Which Players Will Receive Qualifying Offers?

This is the first offseason with qualifying offers for free agents, rather than the Elias ranking system and "offering arbitration" to free agents.  Teams have the opportunity to make qualifying offers of $13.3MM to their free agents by Friday at 5pm eastern time, assuming the player was with the team the entire season.  If offered, players must decide whether to accept by November 9th at 5pm eastern time.  Similar to the old system, accepting makes you a signed player for 2013, and declining puts you on the open market with a draft pick cost attached.  Ben Nicholson-Smith explained qualifying offers in further detail in this May article.

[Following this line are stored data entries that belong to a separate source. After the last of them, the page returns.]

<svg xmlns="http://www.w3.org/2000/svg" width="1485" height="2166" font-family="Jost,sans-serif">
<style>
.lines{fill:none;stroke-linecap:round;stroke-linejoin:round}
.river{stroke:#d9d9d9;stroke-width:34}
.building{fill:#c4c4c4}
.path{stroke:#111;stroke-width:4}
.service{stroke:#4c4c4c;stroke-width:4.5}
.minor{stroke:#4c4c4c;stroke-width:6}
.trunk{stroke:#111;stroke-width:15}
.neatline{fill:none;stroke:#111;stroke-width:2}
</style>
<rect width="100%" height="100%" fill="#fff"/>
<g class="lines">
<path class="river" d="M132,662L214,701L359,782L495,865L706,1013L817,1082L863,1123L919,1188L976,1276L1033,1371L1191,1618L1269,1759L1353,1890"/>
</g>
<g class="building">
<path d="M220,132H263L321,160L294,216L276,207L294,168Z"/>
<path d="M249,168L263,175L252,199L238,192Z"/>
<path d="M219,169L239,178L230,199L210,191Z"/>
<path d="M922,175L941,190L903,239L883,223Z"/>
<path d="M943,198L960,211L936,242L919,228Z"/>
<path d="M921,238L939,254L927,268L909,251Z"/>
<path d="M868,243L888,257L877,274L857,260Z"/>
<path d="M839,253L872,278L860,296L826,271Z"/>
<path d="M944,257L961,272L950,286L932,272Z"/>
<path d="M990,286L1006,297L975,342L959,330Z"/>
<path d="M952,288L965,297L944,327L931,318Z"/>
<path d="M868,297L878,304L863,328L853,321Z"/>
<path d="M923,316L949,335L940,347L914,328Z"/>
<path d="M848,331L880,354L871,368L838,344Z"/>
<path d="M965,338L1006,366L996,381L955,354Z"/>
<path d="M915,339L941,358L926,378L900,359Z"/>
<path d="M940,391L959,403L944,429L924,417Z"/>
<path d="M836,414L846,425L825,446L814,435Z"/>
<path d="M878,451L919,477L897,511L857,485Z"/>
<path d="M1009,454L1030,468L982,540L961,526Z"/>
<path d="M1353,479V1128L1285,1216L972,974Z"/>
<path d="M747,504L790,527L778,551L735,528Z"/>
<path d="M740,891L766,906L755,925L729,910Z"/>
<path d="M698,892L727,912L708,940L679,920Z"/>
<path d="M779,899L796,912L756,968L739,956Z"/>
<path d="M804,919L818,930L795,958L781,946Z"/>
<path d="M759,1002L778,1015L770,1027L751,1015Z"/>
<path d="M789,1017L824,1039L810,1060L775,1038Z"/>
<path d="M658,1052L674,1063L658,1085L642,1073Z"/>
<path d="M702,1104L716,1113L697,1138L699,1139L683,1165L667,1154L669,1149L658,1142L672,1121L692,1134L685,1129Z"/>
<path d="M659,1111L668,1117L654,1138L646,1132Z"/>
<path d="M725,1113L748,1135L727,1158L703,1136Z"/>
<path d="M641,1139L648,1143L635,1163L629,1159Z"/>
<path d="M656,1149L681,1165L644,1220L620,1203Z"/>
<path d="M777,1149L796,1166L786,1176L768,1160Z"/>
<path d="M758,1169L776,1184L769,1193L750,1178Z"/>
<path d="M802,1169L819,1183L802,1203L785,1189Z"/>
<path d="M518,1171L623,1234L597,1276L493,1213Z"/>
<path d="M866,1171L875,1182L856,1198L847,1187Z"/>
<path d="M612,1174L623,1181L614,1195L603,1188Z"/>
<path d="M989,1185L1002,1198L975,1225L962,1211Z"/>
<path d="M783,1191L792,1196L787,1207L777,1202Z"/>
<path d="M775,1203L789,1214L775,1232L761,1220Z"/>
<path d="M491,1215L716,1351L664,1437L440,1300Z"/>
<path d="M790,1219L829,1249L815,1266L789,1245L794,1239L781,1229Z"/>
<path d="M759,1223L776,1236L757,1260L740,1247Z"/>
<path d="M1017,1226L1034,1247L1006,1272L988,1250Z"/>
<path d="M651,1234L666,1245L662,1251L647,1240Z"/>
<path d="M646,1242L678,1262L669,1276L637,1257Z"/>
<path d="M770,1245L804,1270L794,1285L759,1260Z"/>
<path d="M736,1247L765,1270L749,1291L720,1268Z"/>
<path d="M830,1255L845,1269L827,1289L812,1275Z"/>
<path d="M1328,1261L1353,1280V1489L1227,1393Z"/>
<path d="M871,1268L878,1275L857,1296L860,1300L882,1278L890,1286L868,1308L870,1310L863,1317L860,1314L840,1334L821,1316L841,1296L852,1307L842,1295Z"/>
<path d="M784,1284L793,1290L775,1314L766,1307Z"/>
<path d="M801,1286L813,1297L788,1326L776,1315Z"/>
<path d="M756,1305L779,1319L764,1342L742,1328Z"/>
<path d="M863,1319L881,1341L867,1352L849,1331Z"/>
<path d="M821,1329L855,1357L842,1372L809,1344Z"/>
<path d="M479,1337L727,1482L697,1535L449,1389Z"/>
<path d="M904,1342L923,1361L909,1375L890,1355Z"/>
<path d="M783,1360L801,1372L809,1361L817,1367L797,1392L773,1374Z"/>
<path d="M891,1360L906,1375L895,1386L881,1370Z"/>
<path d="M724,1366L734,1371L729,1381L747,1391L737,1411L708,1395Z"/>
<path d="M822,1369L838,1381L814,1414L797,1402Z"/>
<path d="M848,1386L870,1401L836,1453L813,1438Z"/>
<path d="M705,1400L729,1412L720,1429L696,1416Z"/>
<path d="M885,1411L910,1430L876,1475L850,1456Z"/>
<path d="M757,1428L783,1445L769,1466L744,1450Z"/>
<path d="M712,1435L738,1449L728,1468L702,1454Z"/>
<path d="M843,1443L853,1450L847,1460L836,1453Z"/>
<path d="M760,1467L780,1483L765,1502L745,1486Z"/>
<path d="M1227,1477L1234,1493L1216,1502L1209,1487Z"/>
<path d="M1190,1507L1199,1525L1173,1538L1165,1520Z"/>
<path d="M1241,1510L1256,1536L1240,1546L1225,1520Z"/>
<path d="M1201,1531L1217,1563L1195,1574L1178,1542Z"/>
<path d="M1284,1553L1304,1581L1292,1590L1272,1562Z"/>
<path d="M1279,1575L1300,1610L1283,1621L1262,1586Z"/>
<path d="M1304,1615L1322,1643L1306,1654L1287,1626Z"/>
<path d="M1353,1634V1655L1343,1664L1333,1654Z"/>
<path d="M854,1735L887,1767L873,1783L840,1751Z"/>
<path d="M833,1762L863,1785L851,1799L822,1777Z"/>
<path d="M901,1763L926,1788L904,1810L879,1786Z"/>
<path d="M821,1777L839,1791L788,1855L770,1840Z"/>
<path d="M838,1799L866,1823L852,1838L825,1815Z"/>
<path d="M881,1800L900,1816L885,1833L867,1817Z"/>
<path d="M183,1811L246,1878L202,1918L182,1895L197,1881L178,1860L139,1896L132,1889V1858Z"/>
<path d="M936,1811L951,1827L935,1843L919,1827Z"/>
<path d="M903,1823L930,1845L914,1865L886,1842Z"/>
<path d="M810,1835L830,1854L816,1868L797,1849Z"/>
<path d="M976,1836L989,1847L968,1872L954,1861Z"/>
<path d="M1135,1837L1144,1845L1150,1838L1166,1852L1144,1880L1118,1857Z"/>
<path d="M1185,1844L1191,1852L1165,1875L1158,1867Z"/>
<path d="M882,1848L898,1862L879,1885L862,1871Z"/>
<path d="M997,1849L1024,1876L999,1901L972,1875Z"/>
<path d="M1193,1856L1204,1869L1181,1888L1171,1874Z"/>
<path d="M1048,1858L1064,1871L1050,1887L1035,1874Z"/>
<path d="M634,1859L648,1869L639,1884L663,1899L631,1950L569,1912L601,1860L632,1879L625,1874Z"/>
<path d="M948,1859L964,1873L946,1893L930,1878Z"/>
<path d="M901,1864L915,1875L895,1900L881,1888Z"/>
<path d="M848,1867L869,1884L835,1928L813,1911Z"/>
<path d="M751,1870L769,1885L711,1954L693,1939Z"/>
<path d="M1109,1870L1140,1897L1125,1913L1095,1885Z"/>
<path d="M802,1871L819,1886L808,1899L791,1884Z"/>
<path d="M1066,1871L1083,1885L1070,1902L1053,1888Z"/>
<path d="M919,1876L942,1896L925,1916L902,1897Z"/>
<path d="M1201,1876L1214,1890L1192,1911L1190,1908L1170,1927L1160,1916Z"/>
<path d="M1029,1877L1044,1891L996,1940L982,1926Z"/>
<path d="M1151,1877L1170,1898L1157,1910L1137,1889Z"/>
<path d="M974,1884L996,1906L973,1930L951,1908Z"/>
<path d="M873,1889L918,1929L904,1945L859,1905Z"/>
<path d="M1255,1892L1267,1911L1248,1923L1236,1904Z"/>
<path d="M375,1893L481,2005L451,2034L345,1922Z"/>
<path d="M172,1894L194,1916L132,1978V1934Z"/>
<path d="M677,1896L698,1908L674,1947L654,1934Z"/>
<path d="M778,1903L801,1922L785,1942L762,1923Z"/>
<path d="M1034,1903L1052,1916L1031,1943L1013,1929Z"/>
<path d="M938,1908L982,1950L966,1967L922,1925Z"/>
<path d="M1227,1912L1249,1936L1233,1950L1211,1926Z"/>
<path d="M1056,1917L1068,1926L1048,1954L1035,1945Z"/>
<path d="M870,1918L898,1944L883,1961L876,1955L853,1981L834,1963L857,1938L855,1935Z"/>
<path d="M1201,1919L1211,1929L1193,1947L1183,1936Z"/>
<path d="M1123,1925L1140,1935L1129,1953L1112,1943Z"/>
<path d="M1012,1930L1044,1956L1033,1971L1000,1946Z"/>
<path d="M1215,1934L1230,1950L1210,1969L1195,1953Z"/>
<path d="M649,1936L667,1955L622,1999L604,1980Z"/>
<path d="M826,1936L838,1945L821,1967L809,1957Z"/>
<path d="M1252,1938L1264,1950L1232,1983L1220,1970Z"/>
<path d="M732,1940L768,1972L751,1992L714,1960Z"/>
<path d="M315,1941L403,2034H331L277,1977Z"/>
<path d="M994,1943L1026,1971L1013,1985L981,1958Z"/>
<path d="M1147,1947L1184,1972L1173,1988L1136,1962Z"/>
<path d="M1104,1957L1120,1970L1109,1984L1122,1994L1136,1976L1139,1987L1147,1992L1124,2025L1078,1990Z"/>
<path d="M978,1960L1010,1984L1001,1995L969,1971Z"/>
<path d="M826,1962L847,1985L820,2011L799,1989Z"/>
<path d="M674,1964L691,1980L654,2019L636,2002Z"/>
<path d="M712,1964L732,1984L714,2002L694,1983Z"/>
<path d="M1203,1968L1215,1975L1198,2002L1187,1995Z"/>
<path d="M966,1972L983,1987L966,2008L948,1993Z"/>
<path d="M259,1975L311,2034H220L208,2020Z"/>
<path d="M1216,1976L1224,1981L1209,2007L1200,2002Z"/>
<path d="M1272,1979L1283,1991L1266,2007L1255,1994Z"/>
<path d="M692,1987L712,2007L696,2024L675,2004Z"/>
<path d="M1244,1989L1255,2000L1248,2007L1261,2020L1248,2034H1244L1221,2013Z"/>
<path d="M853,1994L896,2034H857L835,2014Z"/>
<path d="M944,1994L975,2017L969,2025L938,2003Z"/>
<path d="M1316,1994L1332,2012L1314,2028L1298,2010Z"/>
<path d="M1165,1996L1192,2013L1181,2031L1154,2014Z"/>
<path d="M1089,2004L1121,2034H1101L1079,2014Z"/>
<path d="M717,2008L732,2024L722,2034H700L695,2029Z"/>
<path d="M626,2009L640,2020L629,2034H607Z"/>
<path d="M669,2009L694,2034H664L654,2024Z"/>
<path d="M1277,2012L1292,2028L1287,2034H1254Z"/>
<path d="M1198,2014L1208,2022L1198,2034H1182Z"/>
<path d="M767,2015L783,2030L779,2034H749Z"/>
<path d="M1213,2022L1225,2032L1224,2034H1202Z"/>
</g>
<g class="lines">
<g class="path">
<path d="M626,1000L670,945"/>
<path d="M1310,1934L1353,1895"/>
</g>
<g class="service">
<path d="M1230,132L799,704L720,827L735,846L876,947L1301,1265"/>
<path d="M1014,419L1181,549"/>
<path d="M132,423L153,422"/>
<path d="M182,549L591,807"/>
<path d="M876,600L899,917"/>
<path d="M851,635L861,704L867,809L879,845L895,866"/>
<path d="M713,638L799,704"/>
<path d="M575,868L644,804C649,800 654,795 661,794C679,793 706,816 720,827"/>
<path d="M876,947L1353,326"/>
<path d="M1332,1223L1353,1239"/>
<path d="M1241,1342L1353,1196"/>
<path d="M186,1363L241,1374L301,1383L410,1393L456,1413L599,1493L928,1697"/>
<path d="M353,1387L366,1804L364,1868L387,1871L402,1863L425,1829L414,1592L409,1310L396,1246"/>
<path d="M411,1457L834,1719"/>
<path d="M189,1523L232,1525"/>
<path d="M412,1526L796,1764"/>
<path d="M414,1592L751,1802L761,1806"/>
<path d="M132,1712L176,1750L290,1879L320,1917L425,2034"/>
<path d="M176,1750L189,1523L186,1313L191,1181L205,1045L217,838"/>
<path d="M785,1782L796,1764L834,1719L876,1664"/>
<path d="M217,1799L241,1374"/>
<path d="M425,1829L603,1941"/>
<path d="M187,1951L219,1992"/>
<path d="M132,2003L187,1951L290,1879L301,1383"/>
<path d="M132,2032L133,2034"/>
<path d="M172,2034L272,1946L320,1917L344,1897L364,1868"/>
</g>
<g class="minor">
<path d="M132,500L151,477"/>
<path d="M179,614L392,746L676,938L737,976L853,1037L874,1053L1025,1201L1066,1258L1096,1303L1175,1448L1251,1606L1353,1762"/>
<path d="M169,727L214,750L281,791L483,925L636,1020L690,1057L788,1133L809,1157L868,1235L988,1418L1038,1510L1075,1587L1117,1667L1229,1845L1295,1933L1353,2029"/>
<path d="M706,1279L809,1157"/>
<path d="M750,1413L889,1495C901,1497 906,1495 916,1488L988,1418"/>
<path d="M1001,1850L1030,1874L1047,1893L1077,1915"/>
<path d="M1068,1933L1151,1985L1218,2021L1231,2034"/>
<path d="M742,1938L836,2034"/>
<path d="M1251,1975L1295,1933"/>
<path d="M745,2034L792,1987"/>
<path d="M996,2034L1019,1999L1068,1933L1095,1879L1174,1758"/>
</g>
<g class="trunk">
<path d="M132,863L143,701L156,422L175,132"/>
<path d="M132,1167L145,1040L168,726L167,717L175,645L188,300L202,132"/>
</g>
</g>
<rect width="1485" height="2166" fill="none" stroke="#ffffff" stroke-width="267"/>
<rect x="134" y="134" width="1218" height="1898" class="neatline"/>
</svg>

The risk of making a qualifying offer is that the player might accept, so we won't see them made to players who are worth nowhere near $13.3MM.  The benefit of offering is that the player may turn it down and sign elsewhere, giving his old team a supplemental draft pick at the end of the first round.  It is possible to decline a club option and then make a qualifying offer.  By my estimation, about a dozen players stand a reasonable chance of receiving a qualifying offer on Friday:

  • Josh Hamilton: The Rangers will certainly offer, and Hamilton will definitely turn it down in search of a multiyear deal at a higher salary.
  • Mike Napoli: This is a borderline case.  My guess is that the Rangers do not offer, as Napoli would have a solid chance of accepting the $13.3MM salary and they may not want to allocate that amount of money to him for 2013.
  • Michael Bourn:  I expect the Braves to make Bourn a qualifying offer, as he's likely expecting a multiyear deal somewhere.
  • B.J. Upton: The Rays will probably make the offer, as Upton also expects a much bigger contract.  If he were to accept for some reason, he'd be tradeable.
  • Nick Swisher: Another easy one: the Yankees will offer, and Swisher will decline in search of a multiyear deal.
  • Edwin Jackson:  This case probably gives the Nationals pause, as $13.3MM is a bit steep for Jackson.  Still, they had good results for $11MM in 2012 and are likely to take the risk of the 21% raise.  I imagine Jackson is all about a multiyear deal this time, anyway.
  • Adam LaRoche: The Nationals want LaRoche back and are likely to make a qualifying offer.
  • Dan Haren: This is a tricky one for the Angels.  They can buy out Haren's $15.5MM option for $3.5MM; doing so indicates they don't value him at $12MM for one year.  To make a qualifying offer after paying the buyout is a risk they probably would not take.  The Halos could exercise Haren's option and then trade him, kicking in the $3.5MM they would have had to pay anyway and getting some kind of useful player in return.
  • Hiroki Kuroda: Similar to Jackson, $13.3MM would feel a little steep for Kuroda but the Yankees will probably do it.
  • Kyle Lohse: Lohse is a good bet to receive a qualifying offer from the Cardinals.
  • Angel Pagan: Pagan is 31 and this is his best shot at a big multiyear deal.  I expect the Giants to offer and Pagan to decline, though they could just work out a new contract.
  • David Ortiz: The Red Sox might as well make the offer, as it gives them leverage and Ortiz clearly wants multiple years.  I doubt he'd like a one-year deal at a pay cut or hitting the open market with a draft pick cost.
  • Rafael Soriano: He's expected to choose a $1.5MM buyout over a $14MM salary for 2013.  At that point the Yankees are rumored likely to make a qualifying offer.  Soriano could accept and come out $800K ahead overall, or he could decline and look for multiple years despite the draft pick cost.
  • Torii Hunter: I don't think the Angels would take the risk.